Delegation: where to start? Some people find it easy, others claim to find it impossible. As ever, it’s your mindset that will determine whether or not you consistently delegate effectively. There are some great check-lists and formats out there but still people find it tricky to do. Here are some touchstones that – if you do apply them – will make the biggest difference.

  1. “Only do what only you can do”


The more senior you are, the more important it is to focus on the areas that only you can do and to aim to delegate everything else, e.g.

  • creating 1:1 time to listen to & inspire your team; or
  • creating the overall strategy; or
  • conducting those “So, how are we doing generally?” customer conversations; or
  • taking time out to understand your place in the industry or sector
  • developing yourself


OK, nobody can only do what they can do 100% of the time but it’s a potentially mind-shifting mind-set to adopt when deciding whether or not to delegate an area of responsibility.

  1. Focus on doing your job really well and resist interfering in others


I’ve lost count of the number of clients who have reported how their team isn’t doing a good enough job…only to realise that actually they’re getting in the team’s way. And if the team isn’t able enough to get on with their work without you getting directly involved well, then there’s something wrong. Maybe they need training, maybe they are the wrong team members, maybe you need to improve your leadership skills. Either way, doing your own job is going to be much more of an effective approach than interfering in theirs.

  1. Focus on the agreed output (not ensuring that they do it your way)


One of the biggest errors that managers make, especially when they’re new to delegating, is to focus on the process, “do this and then do that”. No, effective delegation requires you to be really clear about the output that you’re seeking: to what standard, within what time, with these resources etc. And yes, you may need to discuss the spirit in which the tasks might take place, e.g. “We need to keep the stakeholders on side” but then let go. Yes, support, yes, keep in touch but let them find their own way of delivering. Maybe it’ll be even better than your way…

  1. Delegate consistently, especially when you haven’t got time to delegate


It’s so tempting to succumb to the notion that “I haven’t got time to delegate, I can do it quicker myself”.  You’re right, it will be quicker to do it yourself but you need to invest in developing others and delegating to them on a regular, not inconsistent basis. Then they can prepare themselves and their schedules accordingly.

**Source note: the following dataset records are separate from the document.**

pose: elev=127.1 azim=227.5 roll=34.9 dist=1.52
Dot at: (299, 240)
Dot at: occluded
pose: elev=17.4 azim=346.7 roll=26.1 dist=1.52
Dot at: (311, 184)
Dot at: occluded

  1. “Strength spot” people so you can choose the right person to delegate to


If you have a keen understanding of what energises your colleagues then you’ll be best placed to be able to delegate the best task to the best person. Remember that someone who gets to use their strengths every day is six times more engaged than someone who isn’t; and they’re about 20-35% more productive too. That’s got to be worth stirring into your thinking, hasn’t it?

  1. Once it’s left your “to do” list, don’t let it back onto it!

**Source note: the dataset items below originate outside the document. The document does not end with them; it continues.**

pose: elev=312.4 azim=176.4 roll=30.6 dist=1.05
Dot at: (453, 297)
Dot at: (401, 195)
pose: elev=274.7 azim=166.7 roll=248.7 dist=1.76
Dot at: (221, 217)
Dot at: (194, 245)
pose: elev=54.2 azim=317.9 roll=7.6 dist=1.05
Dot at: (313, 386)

Sometimes when you delegate something to someone you can find that task is back on your desk and you’re left wondering, “How did that happen?”. Was it:

  • They never wanted the job in the first place; or
  • You never really wanted to delegate it (you just knew you ought to!)


Either way….give it back and make sure it stays there by setting the delegation up properly.

  1. Be as good at delegating as you are at being delegated to


Wherever you’re delegating: at work, at play or at home, you’re as likely to be delegated to as you are to be the one doing the delegating. The same rules apply: set it up really well in the first place and the task is much more likely to be completed in a manner that meets the brief.

  1. Ask: “What exactly are you taking away from our conversation?” & LISTEN!


When delegating a task, most line managers will finish by asking, “Have you got that?” or “Any questions?” or more succinctly, “Happy?”. Of course, some people will ask lots of questions and clarify their understanding but many won’t. They don’t want to look stupid. It’s far better to invite the person you’re delegating to to summarise their understanding in their own words by asking, “What are you taking away from our conversation?”.  My experience of this approach is that it’s an absolutely essential question and if you listen carefully to their answer you’ll be in a position to affirm, challenge or amplify their understanding.

  1. Check that you’re delegating effectively


Either ask for feedback,  as in, “I’d welcome some feedback on how I delegate” or, as you close a delegation conversation (at the beginning of the assignment and at the end), use a checklist. Ask yourself and others. “How well did I…

  •  define the output or task?”
  • select the individual or team?”
  • assess ability and training needs?”
  • explain the reasons for choosing them?”
  • state required output (and not the process!)?”
  • consider resources required?”
  • agree deadlines / standards”
  • support and communicate?”


  1. When in doubt…delegate 


Maybe you know how the theory but aren’t doing it.

Maybe you come up with a thousand reasons why you shouldn’t delegate that task.

Maybe you see yourself as “someone who just doesn’t delegate”.

Whatever the reason for not delegating find a way to do it. Just do it. Follow these top tips and you’ll be more right than wrong and a better delegator than most.